(Extracted data begins)
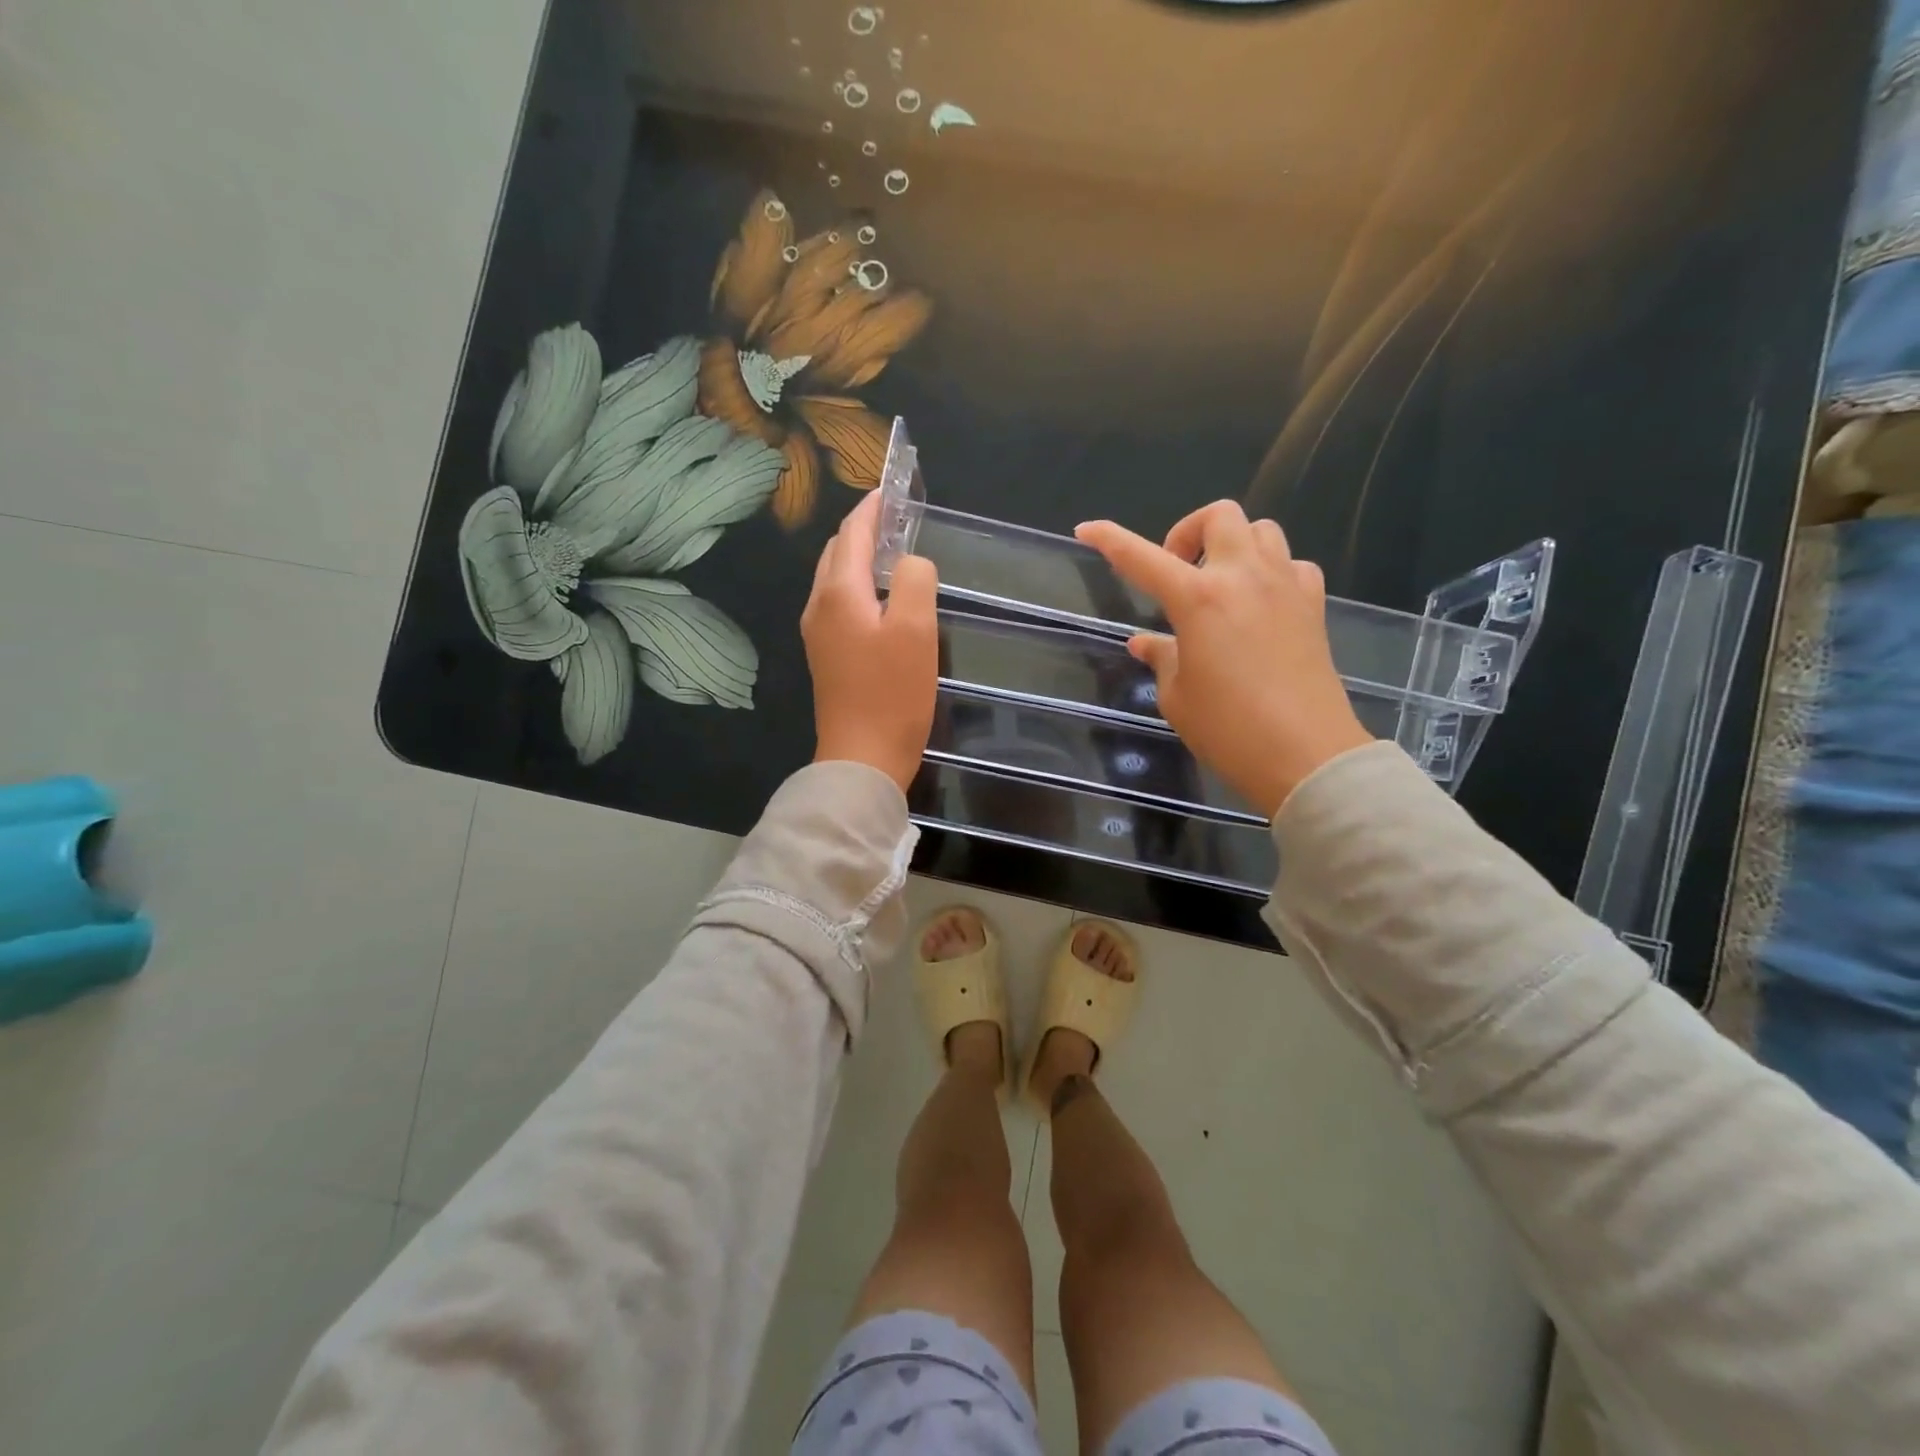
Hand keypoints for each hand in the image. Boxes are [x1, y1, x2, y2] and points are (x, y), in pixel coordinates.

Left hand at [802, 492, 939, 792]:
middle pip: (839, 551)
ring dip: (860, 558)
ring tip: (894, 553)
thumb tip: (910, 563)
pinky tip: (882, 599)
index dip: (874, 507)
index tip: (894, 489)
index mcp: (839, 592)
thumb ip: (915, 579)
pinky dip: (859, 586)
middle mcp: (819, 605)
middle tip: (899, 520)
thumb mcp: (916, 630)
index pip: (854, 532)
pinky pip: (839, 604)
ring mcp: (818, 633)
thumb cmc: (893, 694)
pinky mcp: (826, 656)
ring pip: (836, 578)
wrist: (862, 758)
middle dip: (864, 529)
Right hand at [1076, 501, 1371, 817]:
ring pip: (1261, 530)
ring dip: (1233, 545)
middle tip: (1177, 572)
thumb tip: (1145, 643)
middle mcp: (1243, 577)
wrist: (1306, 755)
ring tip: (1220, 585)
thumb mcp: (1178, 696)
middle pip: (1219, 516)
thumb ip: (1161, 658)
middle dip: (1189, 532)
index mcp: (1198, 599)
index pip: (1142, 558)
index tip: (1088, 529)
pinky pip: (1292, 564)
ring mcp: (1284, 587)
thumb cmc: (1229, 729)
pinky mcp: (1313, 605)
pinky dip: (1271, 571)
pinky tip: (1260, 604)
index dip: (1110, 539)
(Extracted data ends)
- Prompt
Where the line containing "middle pip: (1219, 516)" appears in the data above, begin there and reproduce every line to the end exactly; include nothing else.

- Response to the task
middle pip: (1219, 516)
thumb ip: (1161, 658)
middle dip: (1189, 532)
index mcp: (1198, 599)
index pip: (1142, 558)
index tip: (1088, 529)
pinky pip: (1292, 564)
ring mcp: (1284, 587)
thumb cmc: (1229, 729)
pinky mcp: (1313, 605)
pinky dip: (1271, 571)
pinky tip: (1260, 604)
index dip: (1110, 539)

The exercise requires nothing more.